12.3. Independent Contractors. The parties are independent contractors. Notwithstanding the use of the term “Partner” in this Agreement, for all legal purposes, the parties are not partners or joint ventures and their relationship is not that of a partnership, joint venture or principal-agent. Instead, the parties are independent contractors. All financial obligations associated with a party’s business are the sole responsibility of such party. Partner does not have any express or implied right, power or authority to enter into any agreement or commitment on behalf of Infinio. All sales and other agreements between Partner and End Users are Partner’s exclusive responsibility.
12.4. Governing Law and Jurisdiction. This Agreement shall be governed by and construed under the laws of the Commonwealth of Massachusetts and the United States of America. The federal and state courts located in the Commonwealth of Massachusetts shall have exclusive jurisdiction to adjudicate any dispute arising out of this Agreement, and the parties hereby consent to the exercise of jurisdiction by such courts.
12.5. Publicity. Infinio may use the name and identity of Partner in advertising, publicity, or similar materials to designate Partner as a participant in Infinio’s Referral Partner Program.
12.6. Entire Agreement. This Agreement (including the Program Description, and any Appendices) (i) represents the entire agreement between the parties relating to the subject matter of this Agreement, (ii) supersedes all prior agreements, documents, understandings, and representations relating to the subject matter of this Agreement, and (iii) may be amended, canceled or rescinded only by a writing signed by both parties, except for any revisions that Infinio may make to the Program Description as described in Section 1.5. Any terms or conditions of any purchase order or other document submitted by Partner which are in addition to, different from or inconsistent with the terms and conditions of this Agreement are not binding on Infinio and are ineffective. The terms of the Program Description will govern in the event of any conflict between the Program Description and the terms and conditions of this Agreement.
12.8. Severability. If any provision of this Agreement is invalid under applicable law, such provision shall be limited, narrowed, construed and altered as necessary to render it valid, but only to the extent necessary to achieve such validity. If necessary, the invalid provision shall be eliminated from this Agreement and the remaining provisions shall remain in full force and effect.
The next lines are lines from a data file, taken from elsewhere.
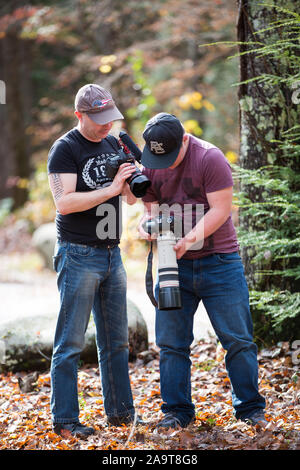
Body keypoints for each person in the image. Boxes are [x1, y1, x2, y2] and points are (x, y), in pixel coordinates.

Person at [138, 112, 266, 430]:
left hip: (219, 261)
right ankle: (177, 412)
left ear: (184, 139)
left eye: (169, 155)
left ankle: (250, 410)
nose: (163, 164)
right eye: (157, 157)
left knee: (238, 340)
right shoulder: (151, 161)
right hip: (173, 263)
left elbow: (222, 208)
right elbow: (150, 211)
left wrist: (189, 239)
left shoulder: (209, 158)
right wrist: (147, 227)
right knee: (171, 343)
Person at [47, 83, 139, 438]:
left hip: (112, 253)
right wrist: (112, 188)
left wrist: (131, 181)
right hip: (78, 252)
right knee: (70, 343)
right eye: (99, 119)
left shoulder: (114, 143)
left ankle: (120, 415)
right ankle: (66, 421)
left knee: (116, 341)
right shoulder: (64, 149)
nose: (106, 125)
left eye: (109, 118)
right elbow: (64, 203)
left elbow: (129, 201)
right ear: (79, 115)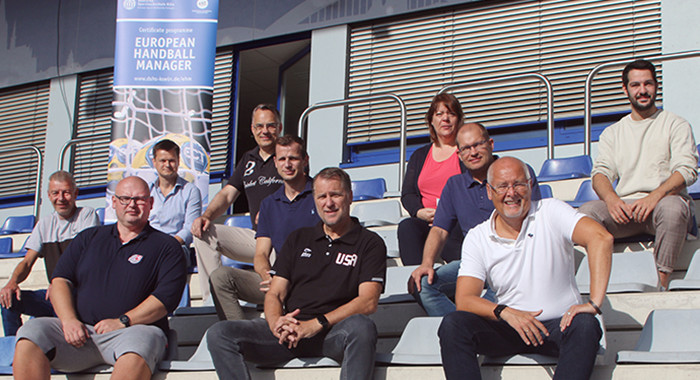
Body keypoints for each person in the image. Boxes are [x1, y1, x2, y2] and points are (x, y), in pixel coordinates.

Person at [438, 157, 613, 380]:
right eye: (502, 186)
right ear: (490, 192)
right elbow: (465, 299)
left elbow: (601, 238)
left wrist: (594, 303)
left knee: (586, 325)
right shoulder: (477, 236)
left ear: (530, 186)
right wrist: (505, 312)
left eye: (518, 184)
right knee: (453, 325)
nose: (511, 193)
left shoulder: (550, 210)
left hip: (560, 325)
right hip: (509, 327)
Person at [206, 167, 386, 380]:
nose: (329, 203)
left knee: (362, 328)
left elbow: (368, 301)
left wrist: (314, 325)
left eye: (335, 195)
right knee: (220, 333)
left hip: (332, 332)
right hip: (289, 334)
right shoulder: (298, 239)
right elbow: (275, 293)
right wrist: (276, 324)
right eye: (322, 196)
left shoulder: (370, 243)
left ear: (349, 197)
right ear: (315, 200)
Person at [12, 176, 187, 379]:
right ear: (114, 202)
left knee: (142, 341)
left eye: (139, 199)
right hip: (80, 335)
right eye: (124, 198)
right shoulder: (88, 238)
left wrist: (123, 321)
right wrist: (68, 321)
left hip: (134, 331)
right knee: (31, 332)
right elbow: (60, 280)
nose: (132, 204)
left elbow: (165, 299)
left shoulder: (167, 247)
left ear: (150, 203)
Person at [578, 59, 698, 289]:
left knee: (672, 208)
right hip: (627, 209)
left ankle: (660, 282)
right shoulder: (613, 132)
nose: (642, 90)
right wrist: (612, 200)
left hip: (663, 204)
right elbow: (600, 174)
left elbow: (687, 170)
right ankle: (600, 279)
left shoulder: (675, 124)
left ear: (656, 86)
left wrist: (655, 196)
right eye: (635, 85)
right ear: (626, 89)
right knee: (586, 213)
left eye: (648, 84)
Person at [408, 123, 541, 316]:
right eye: (466, 148)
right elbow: (439, 229)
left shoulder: (516, 172)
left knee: (481, 309)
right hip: (474, 263)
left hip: (513, 261)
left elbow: (536, 219)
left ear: (491, 144)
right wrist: (427, 263)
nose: (473, 152)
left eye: (478, 145)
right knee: (422, 284)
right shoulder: (454, 185)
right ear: (459, 155)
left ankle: (471, 327)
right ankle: (460, 327)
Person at [209, 135, 320, 320]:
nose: (287, 164)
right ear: (275, 162)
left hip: (311, 281)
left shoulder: (320, 196)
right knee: (221, 278)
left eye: (293, 158)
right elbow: (260, 254)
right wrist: (268, 275)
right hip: (278, 281)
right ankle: (240, 338)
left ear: (305, 161)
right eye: (282, 159)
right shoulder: (269, 204)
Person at [192, 104, 284, 301]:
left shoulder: (287, 156)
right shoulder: (248, 159)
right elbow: (227, 195)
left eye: (270, 126)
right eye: (259, 126)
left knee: (281, 249)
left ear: (280, 128)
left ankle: (277, 300)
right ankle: (214, 301)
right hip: (255, 238)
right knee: (203, 232)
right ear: (252, 129)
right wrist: (206, 216)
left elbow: (299, 191)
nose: (264, 131)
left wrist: (273, 210)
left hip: (281, 238)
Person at [0, 171, 99, 336]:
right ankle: (15, 349)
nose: (60, 198)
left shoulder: (86, 215)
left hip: (78, 293)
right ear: (48, 195)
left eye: (66, 192)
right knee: (8, 300)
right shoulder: (45, 223)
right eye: (55, 193)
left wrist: (60, 282)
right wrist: (12, 282)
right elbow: (27, 262)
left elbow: (85, 258)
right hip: (52, 294)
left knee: (60, 302)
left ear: (75, 194)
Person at [399, 93, 466, 265]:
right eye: (439, 114)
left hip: (456, 220)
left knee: (452, 234)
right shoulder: (420, 155)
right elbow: (408, 193)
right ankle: (418, 284)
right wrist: (419, 211)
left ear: (458, 119)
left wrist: (448, 215)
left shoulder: (466, 153)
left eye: (451, 113)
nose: (445, 119)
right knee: (407, 227)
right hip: (427, 220)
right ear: (431, 121)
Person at [148, 139, 202, 250]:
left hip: (176, 248)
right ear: (154, 162)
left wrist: (168, 246)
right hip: (148, 247)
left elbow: (189, 228)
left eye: (171, 160)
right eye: (162, 160)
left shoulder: (191, 191)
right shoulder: (146, 190)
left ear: (178, 161)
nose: (167, 165)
12.9. Construction. The wording of this Agreement is the wording selected by the parties to define their mutual agreement, and this Agreement shall not be construed or interpreted in any manner that favors any party over the other party. Further, whenever the context reasonably permits, the singular shall include the plural, the plural shall include the singular, and the whole shall include any part thereof.